Faster Rcnn 代码解读之 anchor_target_layer.py

# --------------------------------------------------------
# Faster R-CNN
# Copyright (c) 2015 Microsoft
# Licensed under The MIT License [see LICENSE for details]
# Written by Ross Girshick and Xinlei Chen
# --------------------------------------------------------
from __future__ import absolute_import
from __future__ import division
from __future__ import print_function

import os
from model.config import cfg
import numpy as np
import numpy.random as npr
from utils.cython_bbox import bbox_overlaps
from model.bbox_transform import bbox_transform

'''
anchor_target_layer主要针对RPN的输出进行处理，
对RPN的输出结果加工，对anchor打上标签，
然后通过与Gt的比对，计算出与真实框的偏差
'''


def anchor_target_layer(rpn_cls_score, gt_boxes, im_info, _feat_stride, all_anchors, num_anchors):
    """Same as the anchor target layer in original Fast/er RCNN """
    A = num_anchors  # 我的理解：单通道anchor的数量
    total_anchors = all_anchors.shape[0]  # 我的理解：多通道anchor的数量，也就是说所有的框
    K = total_anchors / num_anchors  #

    # allow boxes to sit over the edge by a small amount
    # _allowed_border代表框是否允许贴近image的边缘，0代表不允许
    _allowed_border = 0

    # map of shape (..., H, W)
    # 输出rpn_cls_score的height和width
    height, width = rpn_cls_score.shape[1:3]
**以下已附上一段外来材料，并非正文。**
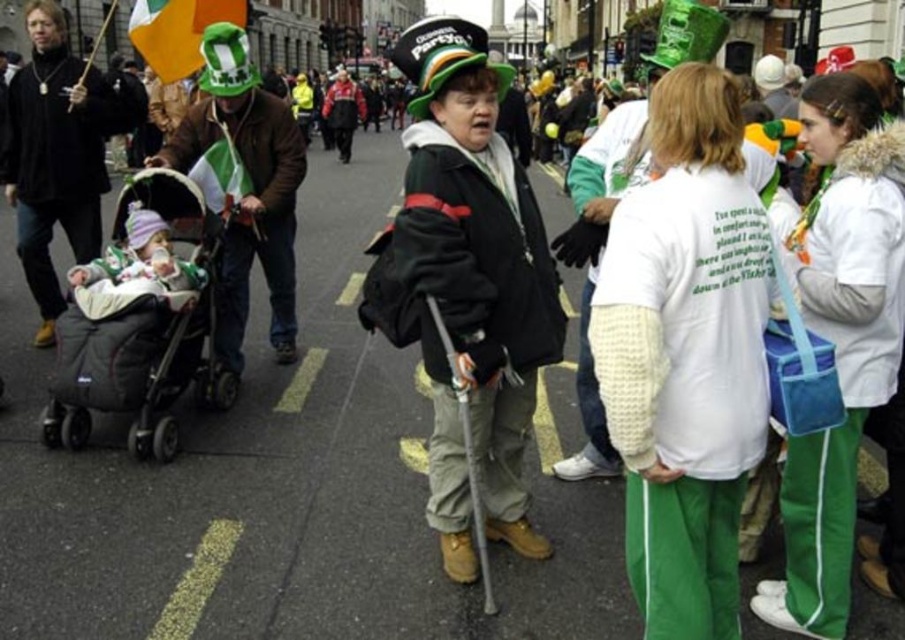
Is white knitted sweater at center wider than matte black jacket at center?

In fact, white knitted sweater at center might be narrower than matte black jacket at center.

I want to click on white knitted sweater at center, so click(x=684, y=385).

Find the location of a particular element. This screenshot has width=905, height=640. white knitted sweater at center is located at coordinates (684, 385).

Which is behind, point (162, 296) or point (272, 136)?

Positioned behind is point (272, 136).

At what (x,y) coordinates should I click in order to perform the action: click on gray fabric stroller at left. Please return your answer as a coordinate pair (x, y). The height and width of the screenshot is (640, 905). Looking at the image, I should click on (140, 321).

Can you confirm if shiny green hat at left is taller than matte green hat at upper left?

No, shiny green hat at left is not taller than matte green hat at upper left.

Between point (226, 65) and point (27, 227), which one is positioned behind?

Point (27, 227)

Where is `shiny green hat at left`? The height and width of the screenshot is (640, 905). shiny green hat at left is located at coordinates (245, 186).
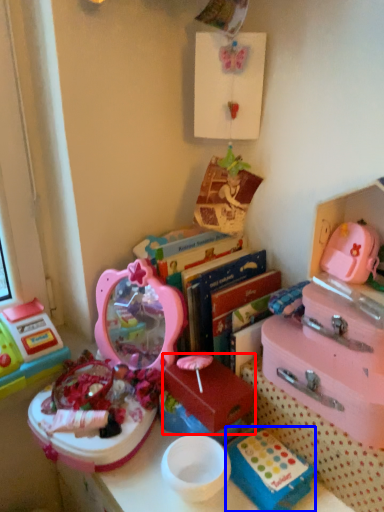
Question: Which point is further to the camera, storage box (highlighted by a red box) or storage box (highlighted by a blue box)?

Choices:
 (A) storage box
 (B) storage box

Answer: (A)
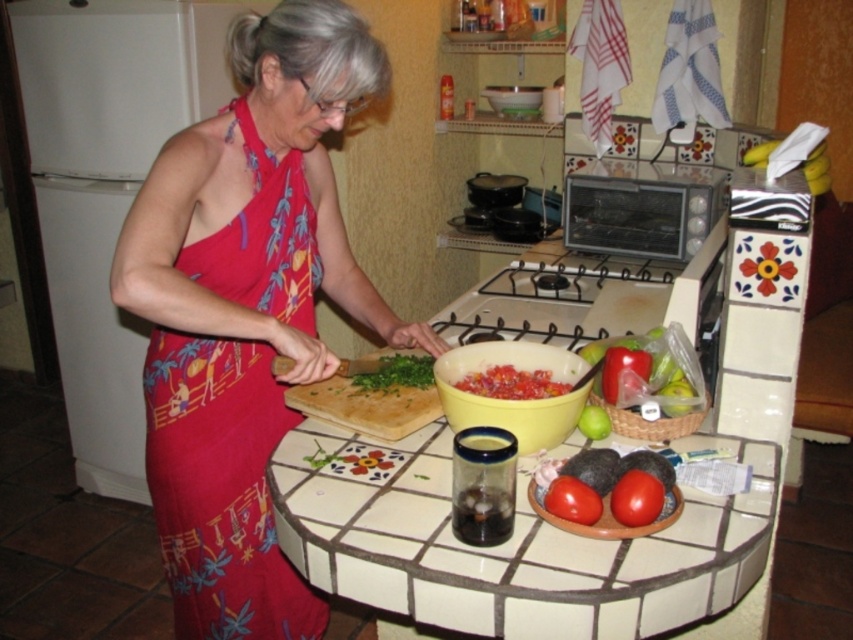
Question: Is red floral fabric dress at left positioned at the back of smooth red tomato at lower right?

Choices:
 (A) no
 (B) yes

Answer: (B)

Question: Estimate the real-world distances between objects in this image. Which object is farther from the smooth red tomato at lower right?

Choices:
 (A) white tile countertop at center
 (B) green leafy vegetable at center
 (C) red matte tomato at center

Answer: (B)

Question: Is red matte tomato at center bigger than green matte apple at center?

Choices:
 (A) no
 (B) yes

Answer: (B)

Question: Which object is positioned farthest from the shiny plastic bag at right?

Choices:
 (A) wooden at center
 (B) red matte tomato at center
 (C) red matte tomato at lower right
 (D) smooth red tomato at lower right

Answer: (A)

Question: Considering the real-world distances, which object is farthest from the smooth red tomato at lower right?

Choices:
 (A) red matte tomato at center
 (B) red matte tomato at lower right

Answer: (B)

Question: From the image, what is the correct spatial relationship of smooth red tomato at lower right in relation to red matte tomato at center?

Choices:
 (A) above
 (B) below

Answer: (B)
    # only keep anchors inside the image
    # 只保留在img范围内的box，过滤掉越界的
    inds_inside = np.where(
        (all_anchors[:, 0] >= -_allowed_border) &  # 假如_allowed_border=100，说明x>=-100，也就是允许x为负，也就是说明x在边界外面了，0自然就不允许
        (all_anchors[:, 1] >= -_allowed_border) &  # 同理
        (all_anchors[:, 2] < im_info[1] + _allowed_border) &  # width
        (all_anchors[:, 3] < im_info[0] + _allowed_border)  # height
    )[0]  # 这样看all_anchors的存储方式是[x,y,w,h]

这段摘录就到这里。